Olá pessoal, antes tarde do que nunca não é mesmo? Retornando atualizações aqui, juro que tento, mas correria torna impossível as contínuas publicações.
Hoje relato com muita alegria, minha participação na audiência pública referente ao projeto de lei 5.720/2009 da vereadora Helenice Luchetta alusivo a proibição de sacolas plásticas nos estabelecimentos comerciais de nossa cidade, propondo a substituição por sacolas oxi-biodegradáveis e/ou ecobags, conferindo como período de adaptação o lapso de 18 meses após aprovação legal.

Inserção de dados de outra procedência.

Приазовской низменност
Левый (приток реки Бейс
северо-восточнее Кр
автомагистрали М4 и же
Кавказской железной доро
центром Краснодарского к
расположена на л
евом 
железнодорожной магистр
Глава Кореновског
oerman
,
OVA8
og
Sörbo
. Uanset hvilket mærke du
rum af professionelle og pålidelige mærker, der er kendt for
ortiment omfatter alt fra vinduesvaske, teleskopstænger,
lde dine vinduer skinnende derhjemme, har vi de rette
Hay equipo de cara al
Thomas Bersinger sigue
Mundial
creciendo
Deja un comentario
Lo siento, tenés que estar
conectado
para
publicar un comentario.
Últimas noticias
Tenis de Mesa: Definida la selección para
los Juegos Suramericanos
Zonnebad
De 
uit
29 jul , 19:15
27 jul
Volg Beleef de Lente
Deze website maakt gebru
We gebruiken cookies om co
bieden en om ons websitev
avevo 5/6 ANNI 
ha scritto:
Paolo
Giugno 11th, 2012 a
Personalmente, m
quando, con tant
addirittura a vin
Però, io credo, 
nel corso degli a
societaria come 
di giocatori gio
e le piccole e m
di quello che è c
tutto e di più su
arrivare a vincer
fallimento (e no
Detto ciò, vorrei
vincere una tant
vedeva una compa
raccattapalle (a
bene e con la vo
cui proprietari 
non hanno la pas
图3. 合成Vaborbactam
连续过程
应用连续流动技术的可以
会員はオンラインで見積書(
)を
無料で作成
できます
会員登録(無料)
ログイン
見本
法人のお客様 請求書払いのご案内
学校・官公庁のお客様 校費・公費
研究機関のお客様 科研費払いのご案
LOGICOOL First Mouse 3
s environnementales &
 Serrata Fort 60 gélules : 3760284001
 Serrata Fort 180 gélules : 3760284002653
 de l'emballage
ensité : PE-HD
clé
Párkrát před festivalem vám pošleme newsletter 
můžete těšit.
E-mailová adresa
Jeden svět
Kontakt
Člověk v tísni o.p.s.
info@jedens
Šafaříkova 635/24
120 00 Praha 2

Como advogado, sinto-me no dever de frisar que o projeto encontra-se em profunda concordância com nossa Constituição Federal e com a Lei Orgânica Municipal.
No que tange ao impacto das sacolas plásticas, estas mostram-se extremamente nocivas, dentre outras consequências: entupimento de bueiros na cidade; depósito de água que possibilita a proliferação dos mosquitos da dengue, morte de pequenos animais enrolados no plástico; morte de diversos mamíferos e pássaros pela ingestão das sacolas; necessidade de petróleo na fabricação; liberação de gás carbônico e cerca de 400 anos para degradação.
Contudo, pesquisas apontam um elevado consumo médio de sacolas por habitantes, tendo em vista que nossa população ultrapassa 300 mil habitantes, o que resulta numa produção de mais de 28 milhões de sacolas por ano. Partindo do pressuposto que o valor unitário das sacolas oxi-biodegradáveis e das ecobags é maior, mesmo que a diferença fosse de apenas R$ 0,01 (um centavo) por sacola, resultaria numa oneração de quase 3 milhões anuais divididos pelos estabelecimentos comerciais na cidade, o que poderia sim, partindo da concepção que as empresas possuem portes e realidades bem distintas, prejudicar a situação financeira e principalmente: a remissão dos custos aos trabalhadores, não produzindo-se novos empregos e nem possibilitando aumento salarial.
Dessa forma, vejo como justa a constribuição tributária, infelizmente em SC o ICMS ambiental não foi regulamentado, situando-se há mais de 7 anos arquivado e ignorado, outra forma seria em relação ao ISS, fatos que precisam ser analisados detalhadamente.
Somente assim, com consciência popular, adaptação empresarial e sensibilidade do poder público, faremos que o futuro mantenha-se vivo.
Com relação a audiência em si, destaco um caráter de democracia duvidosa, muito fechado e parecendo inclusive jogo de cartas marcadas, destaque positivo para os vereadores petistas, únicos presentes, além da vereadora autora da lei e do presidente da sessão, assim como a participação dos vereadores mirins.
Ficou claro, nossa câmara carece de projetos e pensamento global, porém é muito gratificante a percepção de uma discussão como a realizada.